Saturday, April 2, 2011

Saturdays Are Tough

Have I written about this before?  Saturdays are always a little tough--there's an incredible urge to take advantage of the free time, and, simultaneously, the need to feel completely relaxed.  Then, of course, there's food to get, kitchens to clean, laundry to wash, and an assortment of preparatory patterns that allow the week to flow out without more than the usual pain in the ass bosses, miscellaneous meetings, and unscheduled late nights.  Then there's the question of what memory, and all those saturdays before, which, somehow cycles back to the normative ideal of complete short term bliss--it is apparently supposed to be the time we all just "are" who we are, as unstructured as it gets. It is highly structured in this way, and this tension has produced multiple unsuccessful saturdays in my past, where I'm always less productive than planned and simultaneously less relaxed than I should be.  Today was a bit of a better day than the usual saturday.   I'm seeking less external affirmation for my internal check that I can, indeed, let go, and just relax, without the impossible feeling that time is receding out from under my feet and that no matter how fast I run, won't be able to keep up.  I haven't been keeping up for a long time after all, so what the fuck good will it do now? 

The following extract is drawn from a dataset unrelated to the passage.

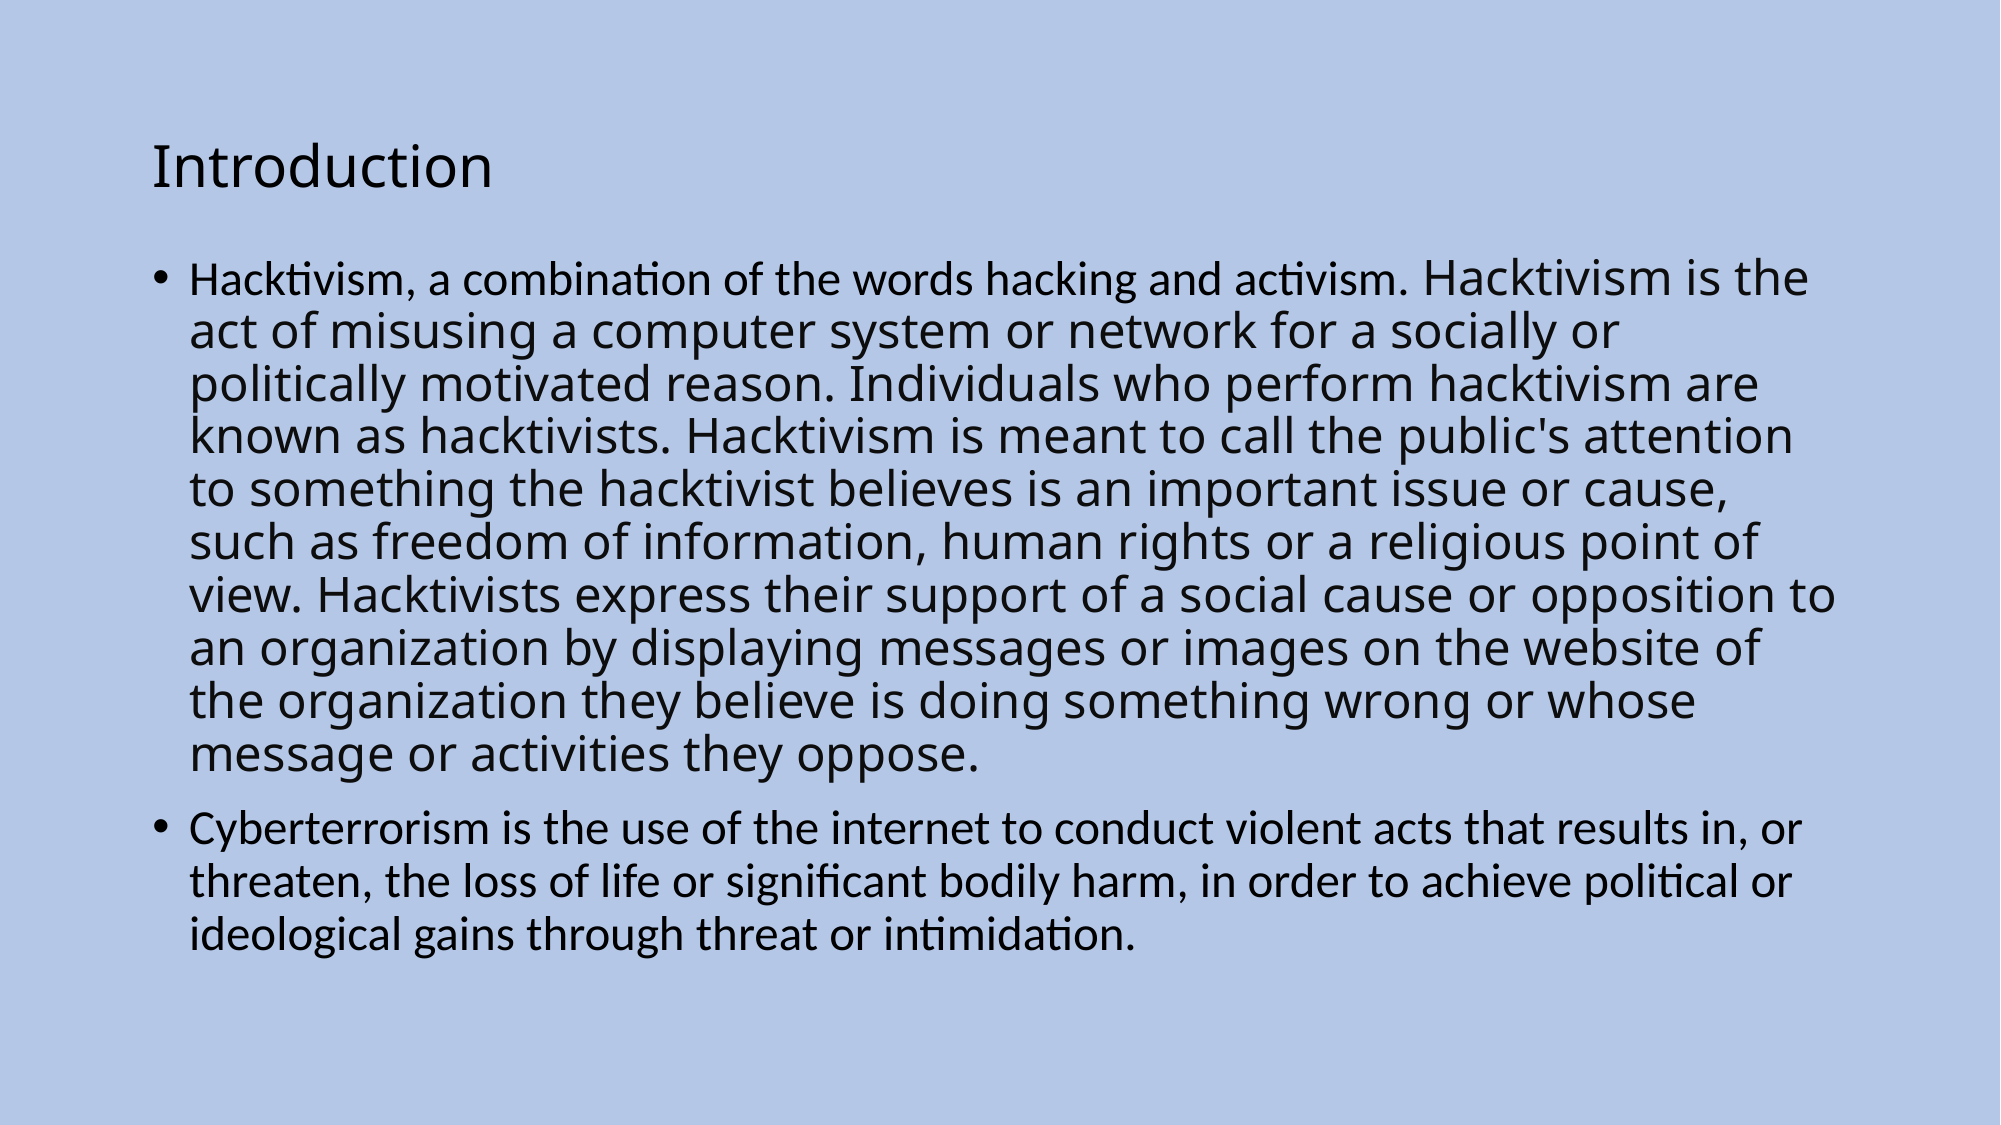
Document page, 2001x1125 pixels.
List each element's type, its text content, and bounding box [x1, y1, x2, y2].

list Hacktivism, a combination of the words hacking and activism. Hacktivism is the act of misusing a computer system or network for a socially or politically motivated reason. Individuals who perform hacktivism are known as hacktivists. Hacktivism is meant to call the public's attention to something the hacktivist believes is an important issue or cause, such as freedom of information, human rights or a religious point of view. Hacktivists express their support of a social cause or opposition to an organization by displaying messages or images on the website of the organization they believe is doing something wrong or whose message or activities they oppose. Cyberterrorism is the use of the internet to conduct violent acts that results in, or threaten, the loss of life or significant bodily harm, in order to achieve political or ideological gains through threat or intimidation. [137, 278, 1863, 976]
title Introduction [137, 59, 1863, 278]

I read this line somewhere recently about a guy that decided to kill himself.  For whatever reason he came to the mental place necessary to kill himself, but didn't commit the act. 

--

As an aside, please, if you are considering harming yourself in anyway, contact someone about it and talk it through.  It is very very easy to get overwhelmed in this world. 

--

So he decided it, but then didn't have the energy to go ahead with the thing, and so, sort of saw every day after that as exponentially freer, i.e. he didn't have to keep up with anything, because he was willing to let go of everything in the first place (including, I presume, a glorified version of himself).   The point is that we can't be experts at everything, and just getting to be an expert at one thing is pretty cool, if it happens, not to mention just having one or two very good friends in one's life, instead of 748 of them.  There's lots of really valuable worthwhile endeavors out there--the point is to be involved in one of them.  The which one question doesn't really matter as much.   I'm starting to learn that, in part by letting go of the need for approval from other people--this has actually made it easier for me to speak my mind and get what I need, whereas before I might be more nervous that I'd create an awkward situation, or that there'd be some kind of conflict.  It turns out that moving through conflict with others in a controlled and predictable way is a great skill to have.  I'm not sure I have it, necessarily, but I'm learning to recognize it at least. 

2 Sobriety Tricks

Beef Stew:


Black Tea:

Friday, April 1, 2011

The Why of Conspiracy Theories

It struck me this morning that conspiracy theorists exist for one solid reason: they want their own existence to have some relevance in the world.  That's not an ignoble goal, just one that has probably taken a course that deviated from reality at some point.  A lot of things are not untrue because they're not testable and falsifiable in a scientific way, but that doesn't also simply make them true as a result.  We live in world with multiple interlocking systems that don't always interact in a way that is predictable.  At times, the sum of all parts involved is greater than the number of parts involved, like our brains!  But the issue with conspiracy theories is that we won't know the truth, and we'll likely never know the truth.  Instead, their practical implication is to elevate people with the highest level of detail and most "relevance" to a cultish status--i.e. high status within a very specific group, and to mark those people as crusaders for some form of truth.  There's always value in truth seeking, depending on how you frame it.  Of course, conspiracy theorists more often than not believe what they're talking about, or they collect fat checks for promulgating drivel, which makes them opportunists with low ethical standards--the point remains that there are indirect benefits to getting very good at believing all sorts of bullshit.